Humayun Farkhan

Personal information
- Born: 5 April 1947 (age 78) Lyallpur, British India
- Batting: Right-handed
- Bowling: Slow left-arm orthodox

Domestic team information
- 1964-65 to 1977-78: Sargodha
- 1968-69 to 1969-70: Punjab University
- 1984-85 to 1985-86: Faisalabad

Career statistics
| Competition | First-class |
| Matches | 38 |
| Runs scored | 638 |
| Batting average | 13.02 |
| 100s/50s | 0/1 |
| Top score | 52 |
| Balls bowled | 8682 |
| Wickets | 147 |
| Bowling average | 21.19 |
| 5 wickets in innings | 9 |
| 10 wickets in match | 1 |
| Best bowling | 6/23 |
| Catches/stumpings | 28/– |
- Source: Cricinfo, 17 September 2014

= Humayun Farkhan =

Pakistani cricketer

Humayun Farkhan (born 4 April 1947) is a Pakistani former cricketer who played first-class cricket from 1964 to 1985.

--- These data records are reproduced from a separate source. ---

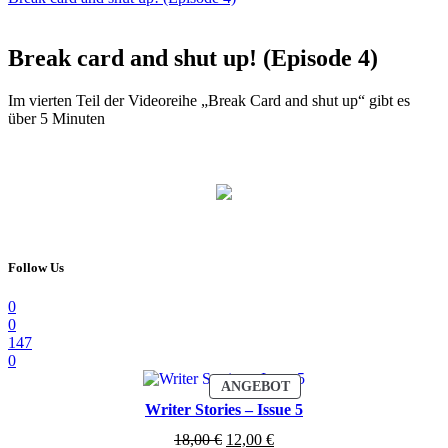
Break card and shut up! (Episode 4)
Im vierten Teil der Videoreihe „Break Card and shut up“ gibt es
über 5 Minuten
Follow Us
0
0
147
0
PRODUKT
ANGEBOT
IM
Writer Stories – Issue 5
ANGEBOT
Ursprünglicher
Aktueller
18,00
€
12,00
€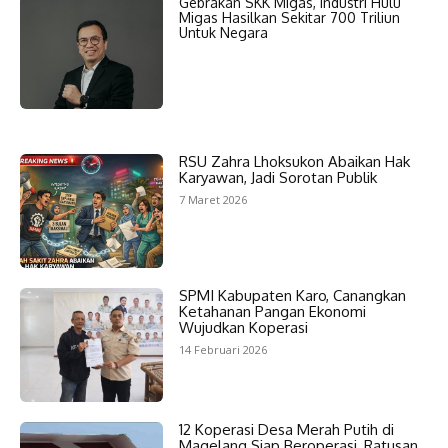
Gebrakan SKK Migas, Industri Hulu
Migas Hasilkan Sekitar 700 Triliun
Untuk Negara
RSU Zahra Lhoksukon Abaikan Hak
Karyawan, Jadi Sorotan Publik
7 Maret 2026
SPMI Kabupaten Karo, Canangkan
Ketahanan Pangan Ekonomi
Wujudkan Koperasi
14 Februari 2026
12 Koperasi Desa Merah Putih di
Magelang Siap Beroperasi, Ratusan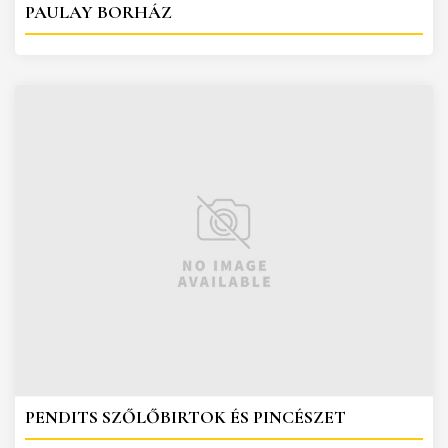
PAULAY BORHÁZ
PENDITS SZŐLŐBIRTOK ÉS PINCÉSZET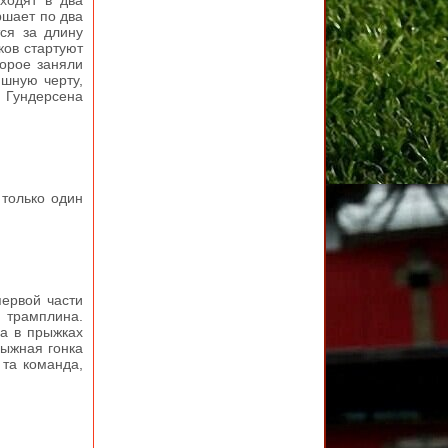
ходят в два
ршает по два
ся за длину
ков стартуют
торое заняли
ишную черту,
м Гундерсена
только один
ервой части
 трамплина.
а в прыжках
Лыжная гонка
 та команда,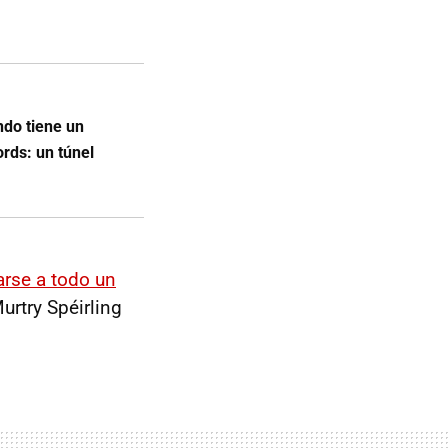
ndo tiene un
rds: un túnel
rse a todo un
urtry Spéirling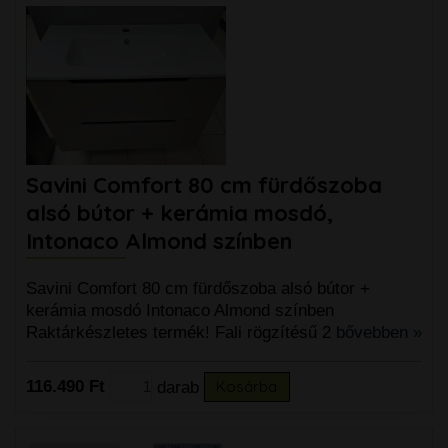
Savini Comfort 80 cm fürdőszoba
alsó bútor + kerámia mosdó,
Intonaco Almond színben
Savini Comfort 80 cm fürdőszoba alsó bútor +
kerámia mosdó Intonaco Almond színben
Raktárkészletes termék! Fali rögzítésű 2
bővebben »
116.490 Ft
darab
Kosárba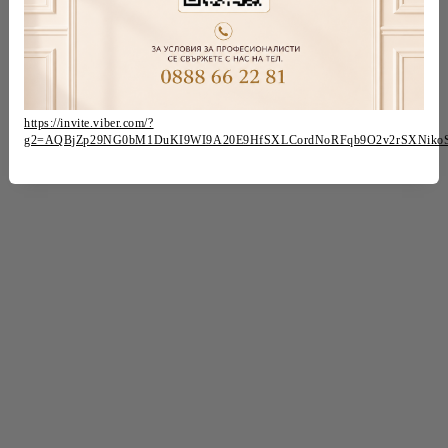
https://invite.viber.com/?
g2=AQBjZp29NG0bM1DuKI9WI9A20E9HfSXLCordNoRFqb9O2v2rSXNiko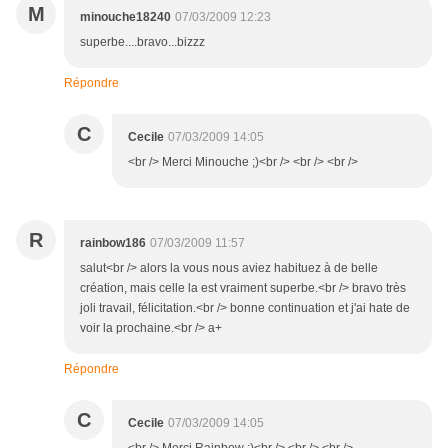
M
minouche18240
07/03/2009 12:23
superbe....bravo...bizzz
Répondre
C
Cecile
07/03/2009 14:05
<br /> Merci Minouche ;)<br /> <br /> <br />
R
rainbow186
07/03/2009 11:57
salut<br /> alors la vous nous aviez habituez à de belle
création, mais celle la est vraiment superbe.<br /> bravo très
joli travail, félicitation.<br /> bonne continuation et j'ai hate de
voir la prochaine.<br /> a+
Répondre
C
Cecile
07/03/2009 14:05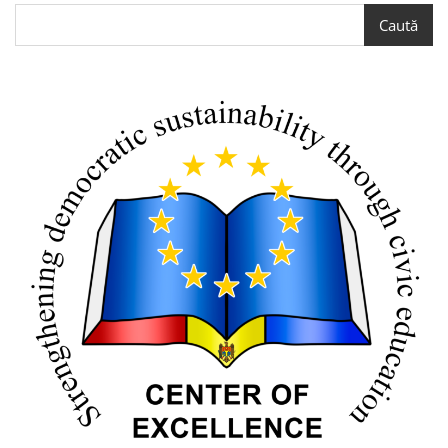
Caută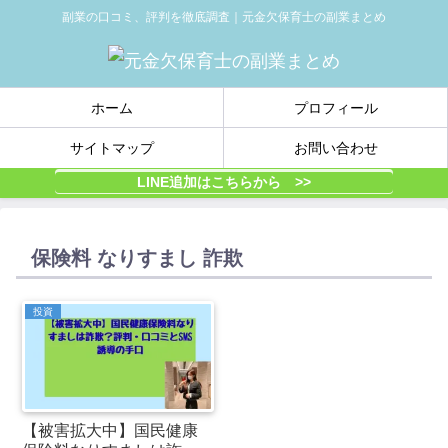
副業の口コミ、評判を徹底調査｜元金欠保育士の副業まとめ
ホーム
プロフィール
サイトマップ
お問い合わせ
LINE追加はこちらから >>
保険料 なりすまし 詐欺
投資
【被害拡大中】国民健康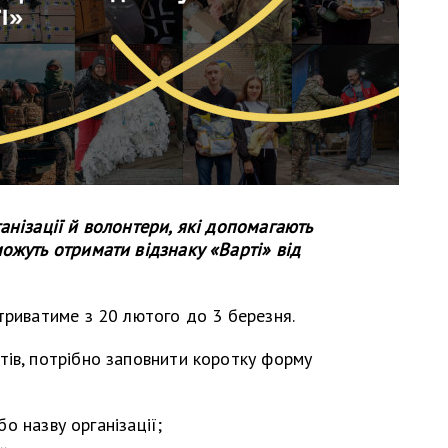
анізації й волонтери, які допомагають
ожуть отримати відзнаку «Варті» від
триватиме з 20 лютого до 3 березня.
тів, потрібно заповнити коротку форму
о назву організації;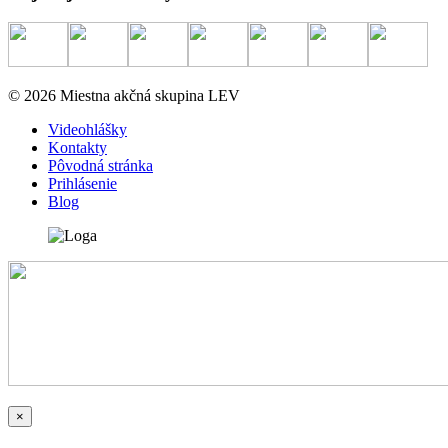
© 2026 Miestna akčná skupina LEV
Videohlášky
Kontakty
Pôvodná stránka
Prihlásenie
Blog
×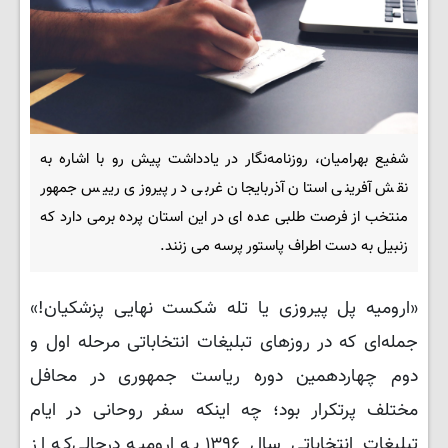
شفیع بهرامیان، روزنامه‌نگار در یادداشت پیش رو با اشاره به
نقش آفرینی استان آذربایجان غربی در پیروزی رییس جمهور
منتخب از فرصت طلبی عده ای در این استان پرده برمی دارد که
زنبیل به دست اطراف پاستور پرسه می زنند.
«ارومیه پل پیروزی یا تله شکست نهایی پزشکیان!»
جمله‌ای که در روزهای تبلیغات انتخاباتی مرحله اول و
دوم چهاردهمین دوره ریاست جمهوری در محافل
مختلف پرتکرار بود؛ چه اینکه سفر روحانی در ایام
تبلیغات انتخاباتی سال ۱۳۹۶ به ارومیه درحالی‌که از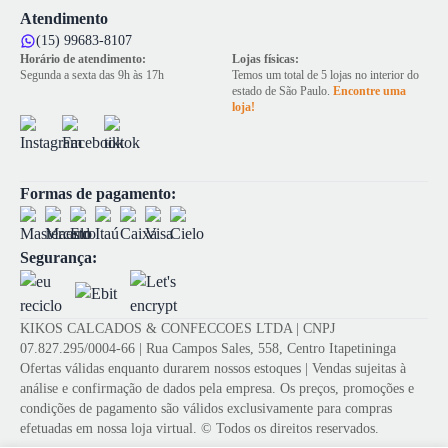
Atendimento
(15) 99683-8107
Horário de atendimento:
Lojas físicas:
Segunda a sexta das 9h às 17h
Temos um total de 5 lojas no interior do
estado de São Paulo.
Encontre uma
loja!
Formas de pagamento:
Segurança:
KIKOS CALCADOS & CONFECCOES LTDA | CNPJ
07.827.295/0004-66 | Rua Campos Sales, 558, Centro Itapetininga
Ofertas válidas enquanto durarem nossos estoques | Vendas sujeitas à
análise e confirmação de dados pela empresa. Os preços, promoções e
condições de pagamento são válidos exclusivamente para compras
efetuadas em nossa loja virtual. © Todos os direitos reservados.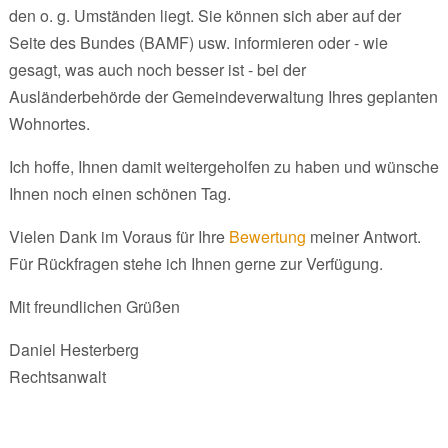
den o. g. Umständen liegt. Sie können sich aber auf der
Seite des Bundes (BAMF) usw. informieren oder - wie
gesagt, was auch noch besser ist - bei der
Ausländerbehörde der Gemeindeverwaltung Ihres geplanten
Wohnortes.
Ich hoffe, Ihnen damit weitergeholfen zu haben und wünsche
Ihnen noch einen schönen Tag.
Vielen Dank im Voraus für Ihre
Bewertung
meiner Antwort.
Für Rückfragen stehe ich Ihnen gerne zur Verfügung.
Mit freundlichen Grüßen
Daniel Hesterberg
Rechtsanwalt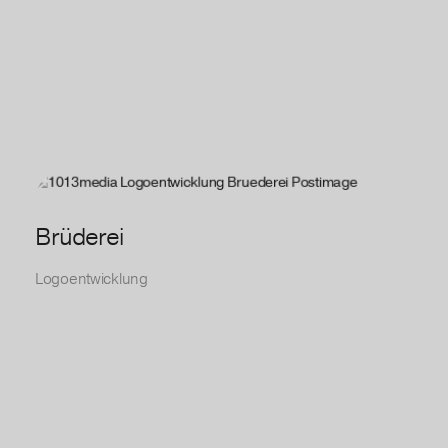
Brüderei
Logoentwicklung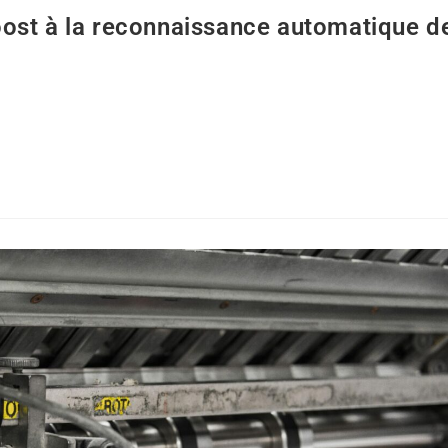
ost à la reconnaissance automatique d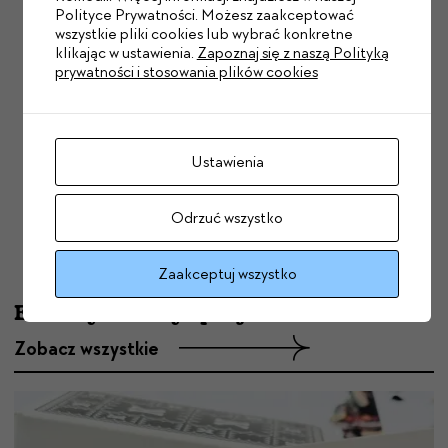
Polityce Prywatności. Możesz zaakceptować
wszystkie pliki cookies lub wybrać konkretne
klikając w ustawienia.
Zapoznaj się z naszą Polityką
prywatności i stosowania plików cookies
Zapisz się
Ustawienia
Wyrażam zgodę na wiadomości od Teatru Komedia.
Więcej
Odrzuć wszystko
Zaakceptuj wszystko
Extrasy i oferty specjalne
Zobacz wszystkie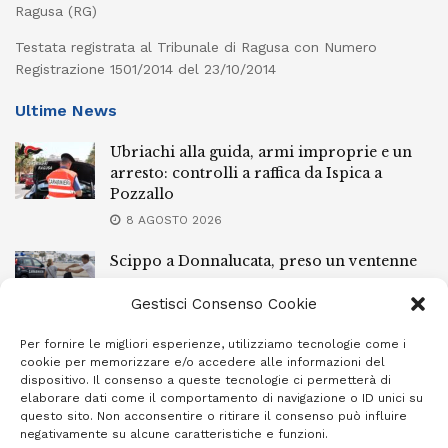
Ragusa (RG)
Testata registrata al Tribunale di Ragusa con Numero
Registrazione 1501/2014 del 23/10/2014
Ultime News
Ubriachi alla guida, armi improprie e un
arresto: controlli a raffica da Ispica a
Pozzallo
8 AGOSTO 2026
Scippo a Donnalucata, preso un ventenne
ragusano
Gestisci Consenso Cookie
8 AGOSTO 2026
Per fornire le migliori esperienze, utilizziamo tecnologie come i
Ragusa, arrestato perché non rispettava le
cookie per memorizzare e/o accedere alle informazioni del
prescrizioni di stare lontano dalla casa
dispositivo. Il consenso a queste tecnologie ci permetterà di
familiare
elaborare dati come il comportamento di navigazione o ID unici su
questo sito. Non acconsentire o ritirare il consenso può influire
7 AGOSTO 2026
negativamente su alcune caratteristiche e funzioni.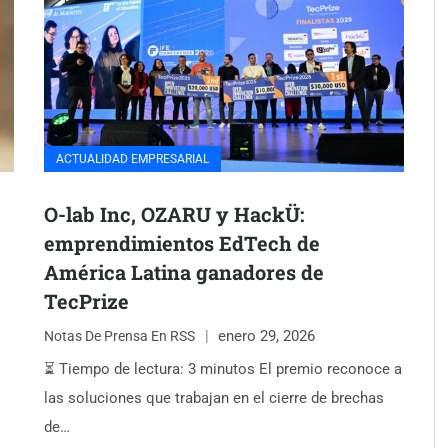
ACTUALIDAD EMPRESARIAL
O-lab Inc, OZARU y HackÜ:
emprendimientos EdTech de
América Latina ganadores de
TecPrize
enero 29, 2026
Notas De Prensa En RSS
⏳ Tiempo de lectura: 3 minutos El premio reconoce a
las soluciones que trabajan en el cierre de brechas
de…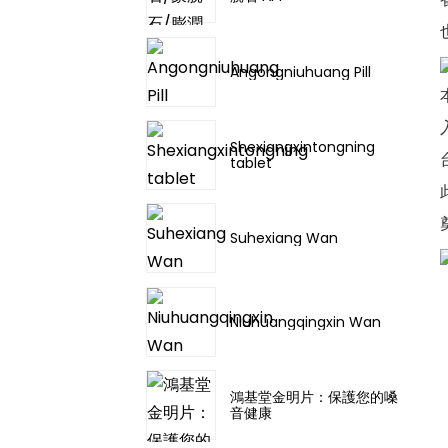
Angongniuhuang Pill
Shexiangxintongning
tablet
Suhexiang Wan
Niuhuangqingxin Wan
鴻基堂金明片：保護您的嗓
音健康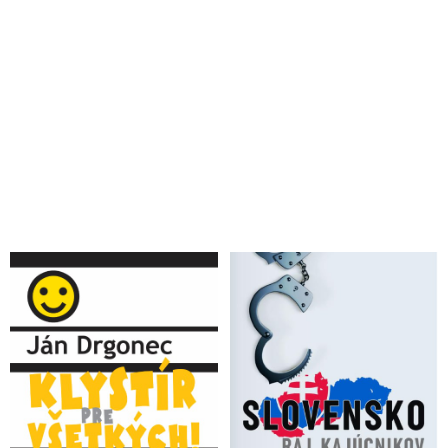
Matrixy Petra Tótha
Pre koho je exsiskár Pavol Forisch najväčšou hrozbou?
VIDEO: Exsiskári bojujúci proti Pente a Kočnerovi o svojom
zatknutí, kauze Gorila, Haščákovej finančnej skupine, korupcii
a polícii
Aj opozícia a Monika Tódová sú v spojení s mafiou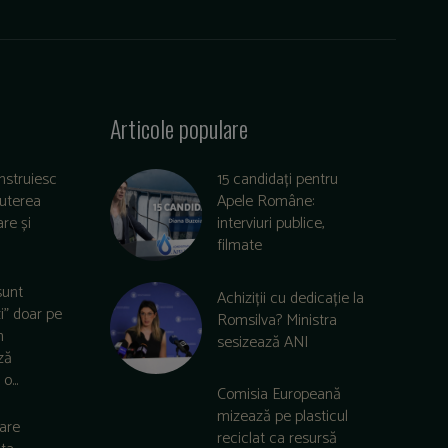
Articole populare
nstruiesc
15 candidați pentru
puterea
Apele Române:
re și
interviuri publice,
filmate
sunt
Achiziții cu dedicație la
zi” doar pe
Romsilva? Ministra
m
sesizează ANI
ză
o...
Comisia Europeană
mizează pe plasticul
care
reciclat ca resursă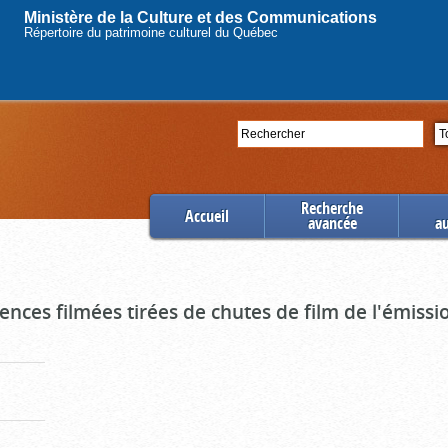
Ministère de la Culture et des Communications
Répertoire du patrimoine culturel du Québec
Rechercher
Se
Recherche
Accueil
avancée
a
uences filmées tirées de chutes de film de l'émiss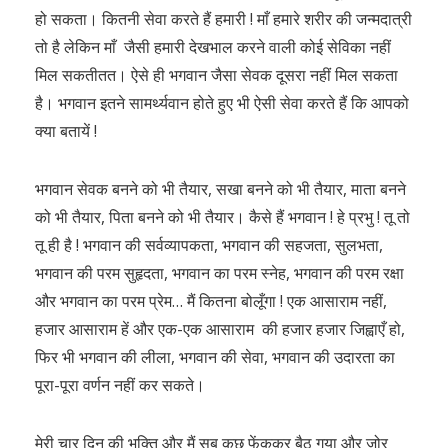
हो सकता। कितनी सेवा करते हैं हमारी ! माँ हमारे शरीर की जन्मदात्री
तो है लेकिन माँ जैसी हमारी देखभाल करने वाली कोई सेविका नहीं
मिल सकतीतत। ऐसे ही भगवान जैसा सेवक दूसरा नहीं मिल सकता
है। भगवान इतने सामर्थ्यवान होते हुए भी ऐसी सेवा करते हैं कि आपको
क्या बतायें !
भगवान सेवक बनने को भी तैयार, सखा बनने को भी तैयार, माता बनने
को भी तैयार, पिता बनने को भी तैयार। कैसे हैं भगवान ! हे प्रभु ! तू तो
तू ही है ! भगवान की सर्वव्यापकता, भगवान की सहजता, सुलभता,
भगवान की परम सुहृदता, भगवान का परम स्नेह, भगवान की परम रक्षा
और भगवान का परम प्रेम… मैं कितना बोलूँगा ! एक आसाराम नहीं,
हजार आसाराम हें और एक-एक आसाराम की हजार हजार जिह्वाएँ हो,
फिर भी भगवान की लीला, भगवान की सेवा, भगवान की उदारता का
पूरा-पूरा वर्णन नहीं कर सकते।
मेरी चार दिन की भक्ति और मैं सब कुछ फेंककर बैठ गया और जोर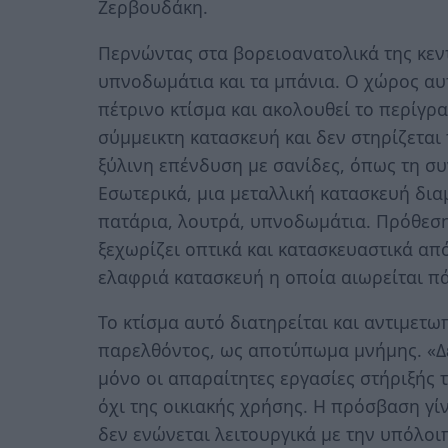
Ζερβουδάκη.
Περνώντας στα βορειοανατολικά της κεν
υπνοδωμάτια και τα μπάνια. Ο χώρος αυ
πέτρινο κτίσμα και ακολουθεί το περίγρ
σύμμεικτη κατασκευή και δεν στηρίζεται
ξύλινη επένδυση με σανίδες, όπως τη συ
Εσωτερικά, μια μεταλλική κατασκευή δι
πατάρια, λουτρά, υπνοδωμάτια. Πρόθεση
ξεχωρίζει οπτικά και κατασκευαστικά απ
ελαφριά κατασκευή η οποία αιωρείται π
Το κτίσμα αυτό διατηρείται και αντιμετω
παρελθόντος, ως αποτύπωμα μνήμης. «Δε
μόνο οι απαραίτητες εργασίες στήριξής 
όχι της οικιακής χρήσης. Η πρόσβαση γί
δεν ενώνεται λειτουργικά με την υπόλοι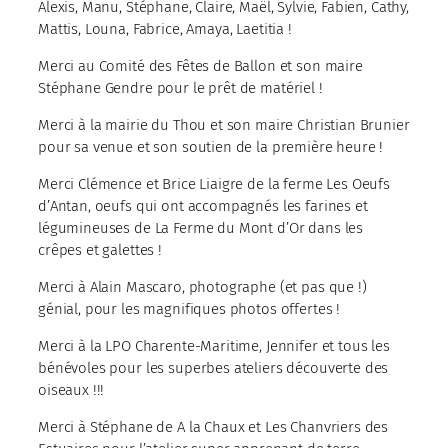
Alexis, Manu, Stéphane, Claire, Maël, Sylvie, Fabien, Cathy,
Mattis, Louna, Fabrice, Amaya, Laetitia !
Merci au Comité des Fêtes de Ballon et son maire
Stéphane Gendre pour le prêt de matériel !
Merci à la mairie du Thou et son maire Christian Brunier
pour sa venue et son soutien de la première heure !
Merci Clémence et Brice Liaigre de la ferme Les Oeufs
d’Antan, oeufs qui ont accompagnés les farines et
légumineuses de La Ferme du Mont d’Or dans les
crêpes et galettes !
Merci à Alain Mascaro, photographe (et pas que !)
génial, pour les magnifiques photos offertes !
Merci à la LPO Charente-Maritime, Jennifer et tous les
bénévoles pour les superbes ateliers découverte des
oiseaux !!!
Merci à Stéphane de A la Chaux et Les Chanvriers des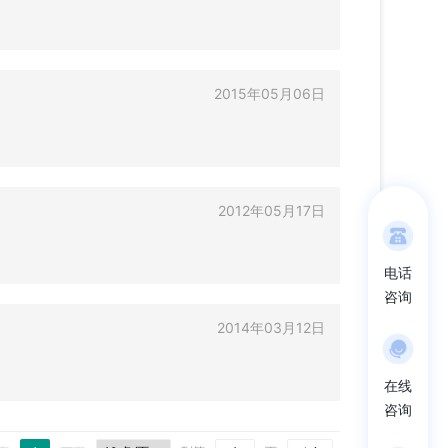
2015年05月06日
2012年05月17日
电话
咨询
2014年03月12日
在线
咨询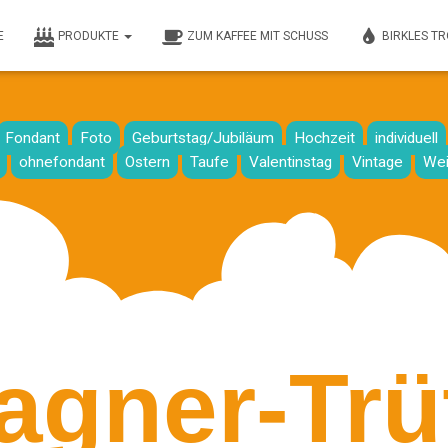
E
PRODUKTE
ZUM KAFFEE MIT SCHUSS
BIRKLES T
Fondant
Foto
Geburtstag/Jubiläum
Hochzeit
individuell
ohnefondant
Ostern
Taufe
Valentinstag
Vintage
Wei
gner-Trüf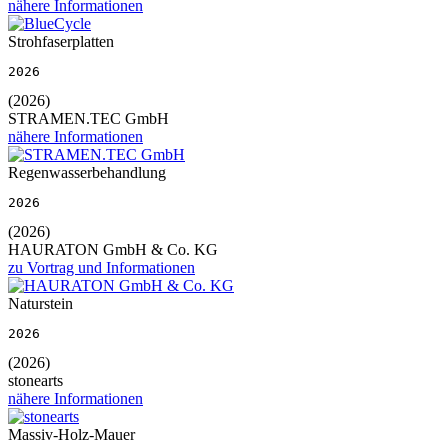
nähere Informationen
Strohfaserplatten
2026
(2026)
STRAMEN.TEC GmbH
nähere Informationen
Regenwasserbehandlung
2026
(2026)
HAURATON GmbH & Co. KG
zu Vortrag und Informationen
Naturstein
2026
(2026)
stonearts
nähere Informationen
Massiv-Holz-Mauer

A slow left-arm orthodox bowler, Farkhan made his first-class debut in the 1964-65 season, taking 5 for 60 for Sargodha against Combined Services. He played occasionally in the next few years, and took 6 for 204 for Sargodha when Lahore made 774 for 9 declared in the quarter-final of the Quaid-e-Azam Trophy in 1968-69. In 1970-71, captaining Sargodha against Peshawar, he scored 38 (second-highest score) and 36 (top score) and took 3 for 19 and 5 for 27 in a low-scoring match that Sargodha won by 94 runs. In 1974-75 he took 6 for 61 and 6 for 23 for Sargodha against Lahore B, but it was not enough to prevent a 114-run loss in a match in which 40 wickets fell for 406 runs.

He played no first-class cricket between the 1977-78 season and 1984–85, when Faisalabad, who had been unsuccessful in their initial first-class season in 1983-84, appointed him to captain the team in 1984-85. He led them to their first two victories that season and took 20 wickets himself at an average of 18.00. In his first match he led Faisalabad to their first victory, over Gujranwala, taking seven wickets. He led Faisalabad to three victories out of four matches in 1985-86, then retired from first-class cricket.

His brother, Sajjad Farkhan, also played first-class cricket for Sargodha and Faisalabad.